KUTSCHMA VOR GERICHT WÄRE DER ZWEITE TRIUMPH FÜR DIE UKRAINER Kiew macht Ernst

Nun scheint der ukrainische Expräsident Leonid Kutschma doch in Bedrängnis zu geraten: Aus seinem Urlaub im tschechischen Karlsbad nach Kiew zurückgekehrt zeigte er sich bereit, erneut zum Fall Gongadse auszusagen. Es wird ihm wohl nichts anderes übrig bleiben, denn die neue Regierung unter Präsident Wiktor Juschtschenko macht Ernst mit der Aufklärung des Mordes an dem Journalisten Georgi Gongadse. Auch sie handelt unter großem Druck. Der Umgang mit diesem nie aufgeklärten Skandal ist ein erster Test dafür, ob die neue Regierung wirklich mit dem alten Regime abrechnet – und wird deshalb sowohl von der ukrainischen Bevölkerung als auch von den Regierungen in Westeuropa genau beobachtet.

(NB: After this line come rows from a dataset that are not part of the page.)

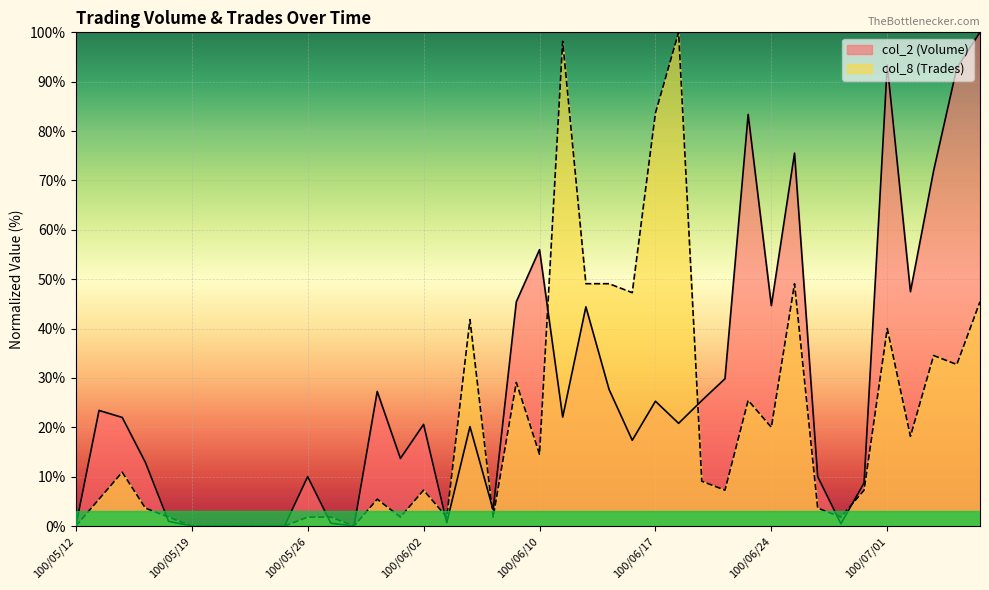

At which label does col_2 (Volume) first exceed 20?

100/05/13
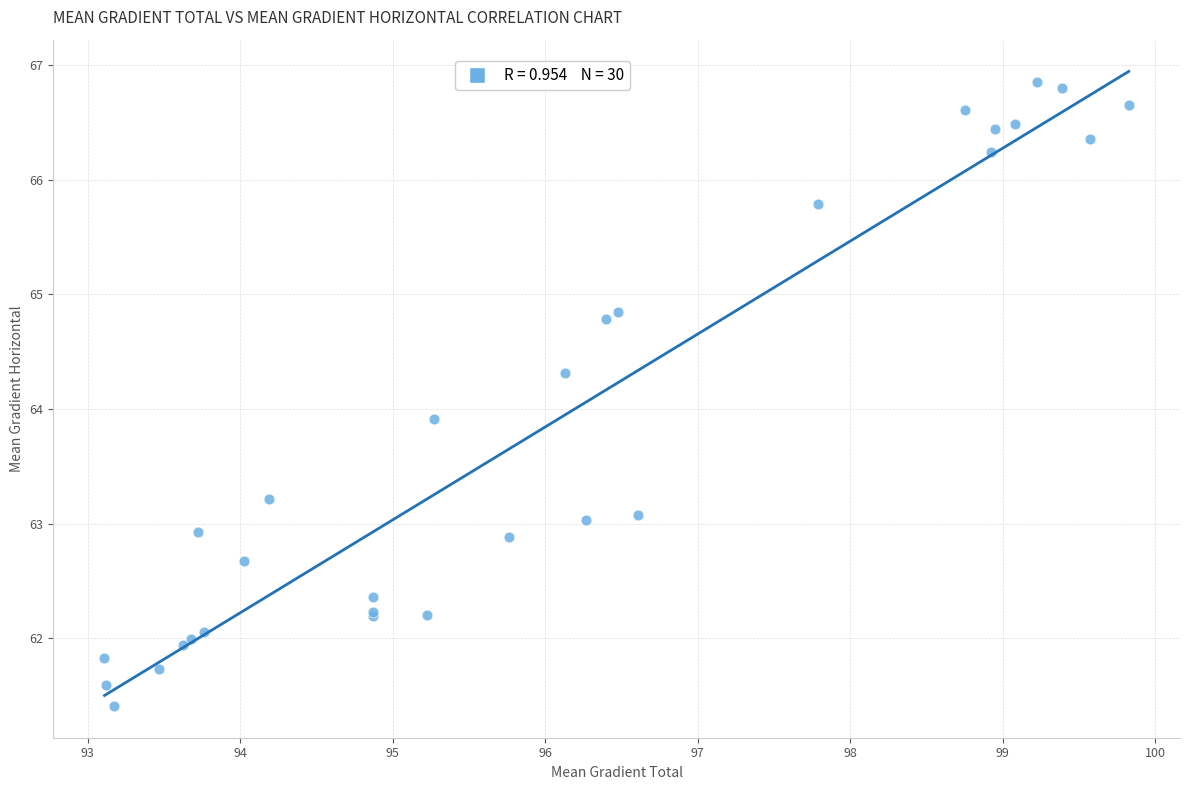

What Y value in the scatter plot is closest to 64?

63.9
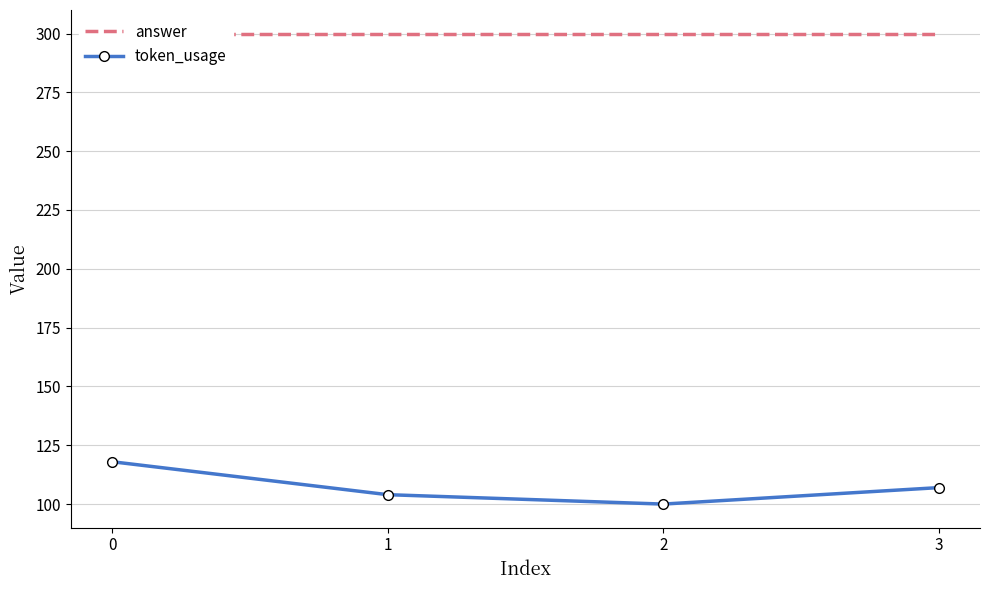

What is the highest value of the token_usage series?

118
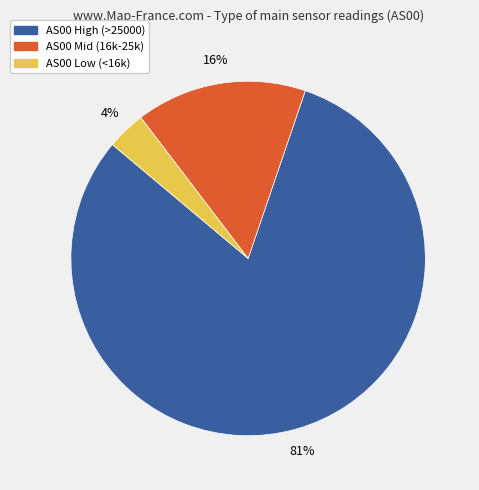

Does any single category account for the majority?

Yes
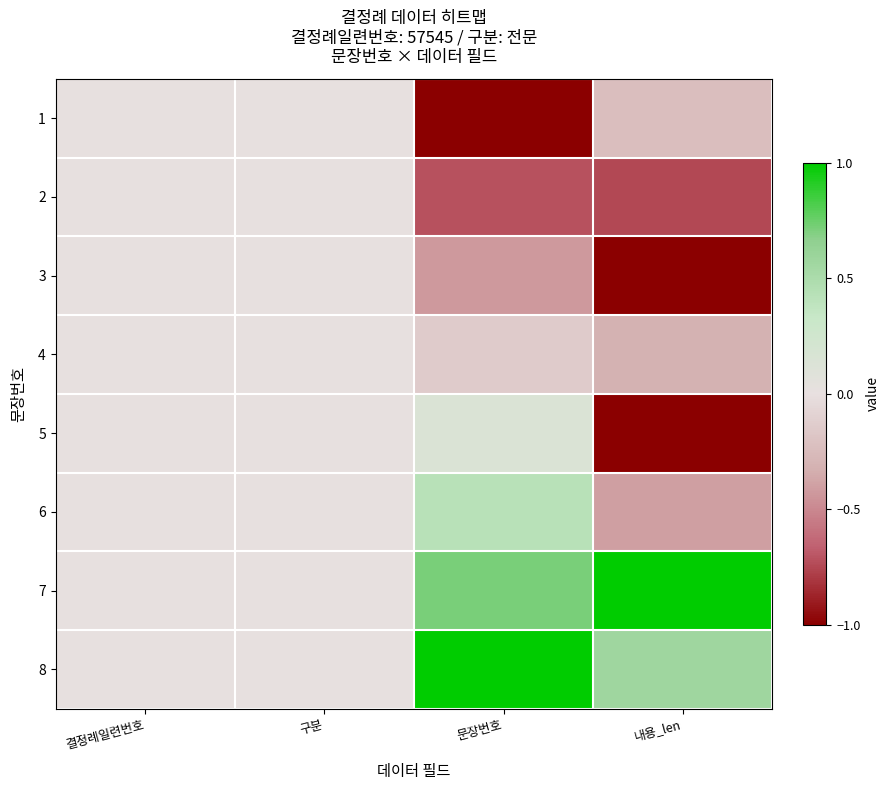

Which series has the widest spread of values?

5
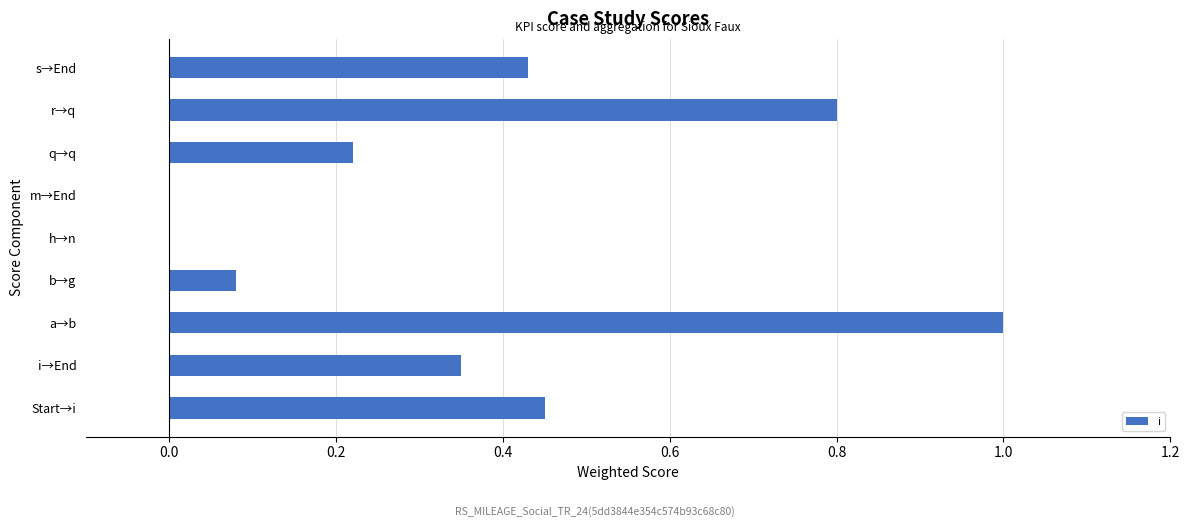

Are the bars horizontal?

Yes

Der wichtigste Zeuge in dem Mordprozess, der frühere Innenminister Juri Krawtschenko, hat sich letzte Woche umgebracht – ein Selbstmord wie bestellt, denn er sollte am selben Morgen von der Staatsanwaltschaft verhört werden. Die alte Riege ist damit einen lästigen Mitwisser los, der sich in seinem Abschiedsbrief als „Opfer der Intrigen Kutschmas“ bezeichnet hat. Die Aufklärung des Mordfalls Gongadse macht klar, warum Kutschma unbedingt einen loyalen Thronfolger hatte installieren wollen: Dieser hätte ihm – neben den alten Pfründen – auch Straffreiheit sichern können.

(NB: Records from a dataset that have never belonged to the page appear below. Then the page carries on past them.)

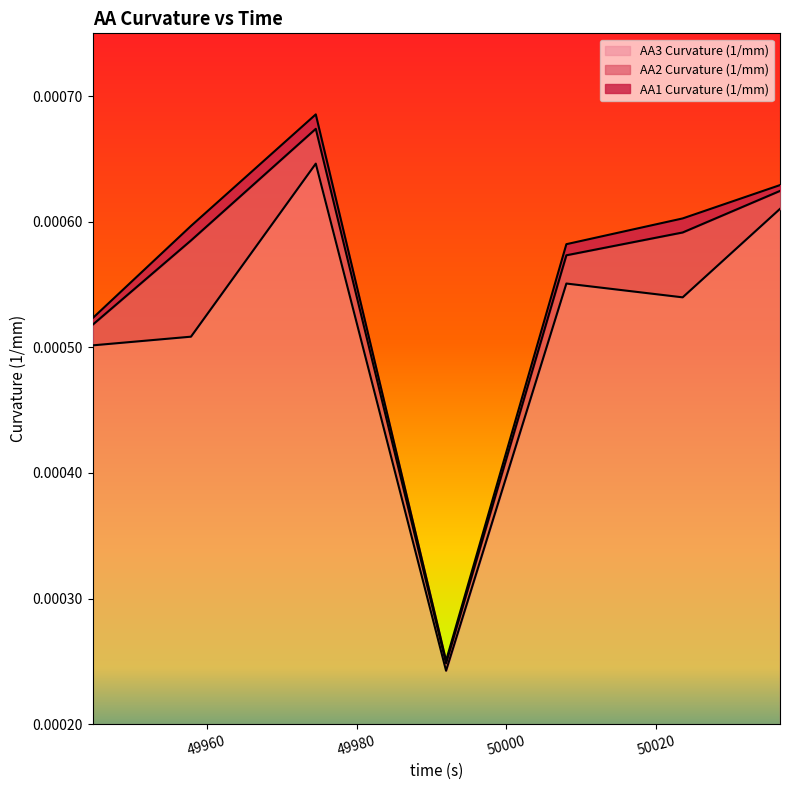

At which label is AA3 Curvature (1/mm) closest to 0?

49991.954776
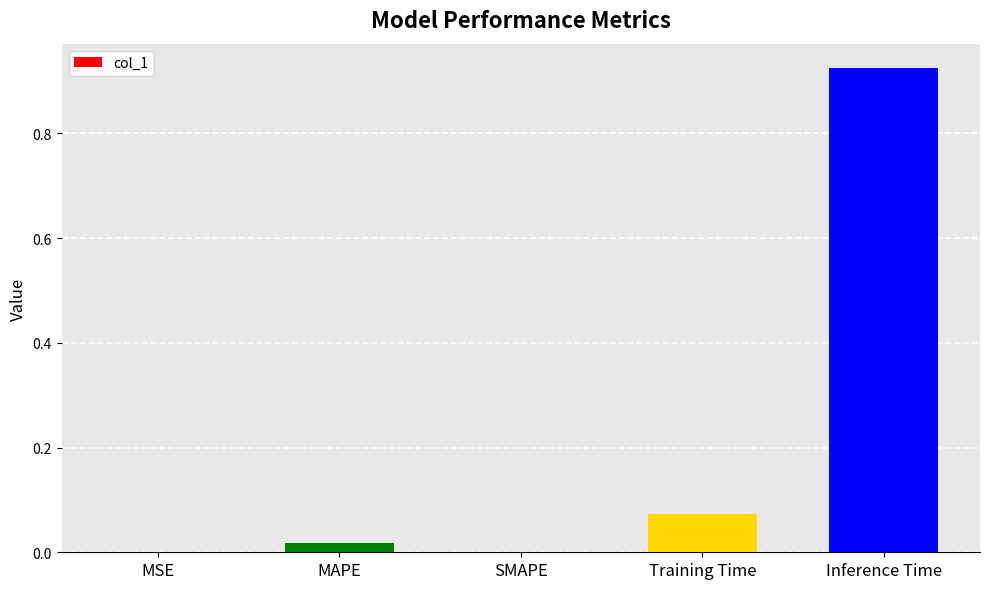

Which category has the highest value across all series?

Inference Time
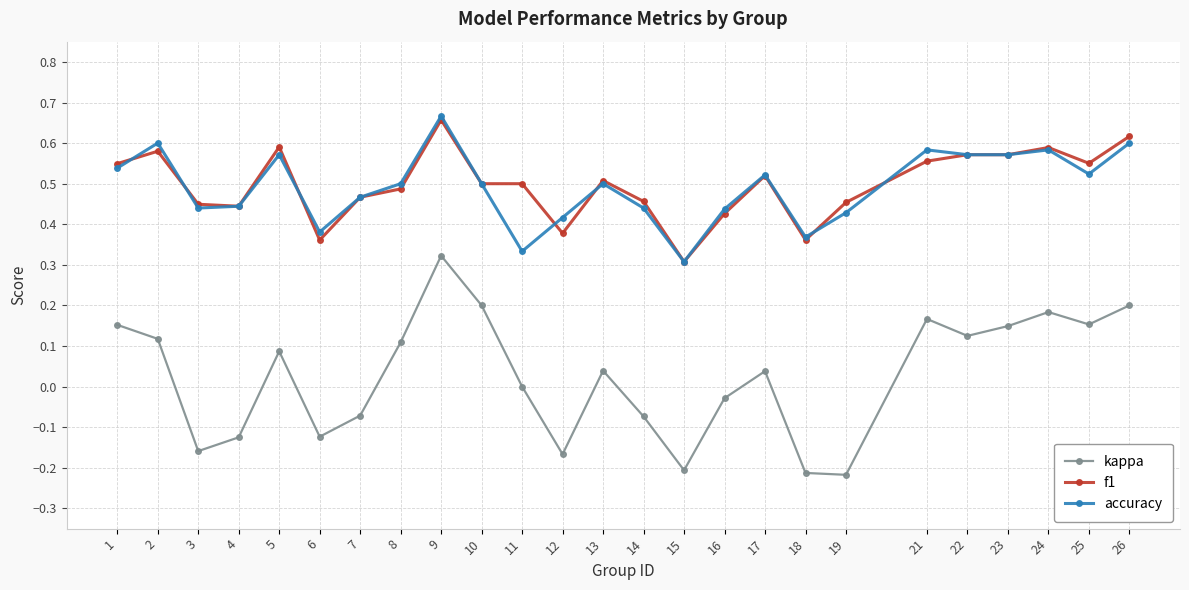

At which category does kappa reach its first local valley?

3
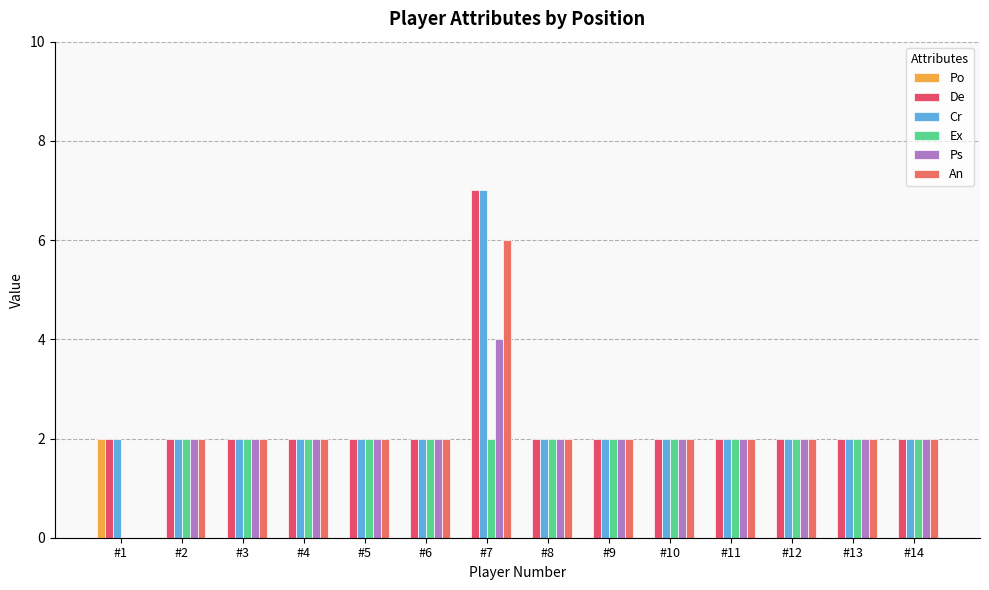

What is the difference between the maximum and minimum values in the Cr series?

5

Doch das Volk in Orange, das seine Führung unumwunden als Banditen bezeichnet hat, machte ihm einen Strich durch die Rechnung. Hunderttausende demonstrierten gegen Vetternwirtschaft, Korruption und menschenverachtenden Zynismus und erinnerten dabei auch immer wieder an den Journalisten Gongadse. Kommt Kutschma nun vor Gericht, wäre dies nach dem Wahlsieg der Opposition ein zweiter Triumph für die Ukrainer, die genug haben von Lügen und Vertuschungen.

Ein Prozess gegen Kutschma wäre auch ein Paukenschlag, der den ganzen Rest der ehemaligen Sowjetunion erzittern ließe: Denn dort verstehen die Politiker den Staat als Selbstbedienungsladen und haben sich längst an den Gedanken gewöhnt, dass sie nie jemand zur Rechenschaft ziehen wird.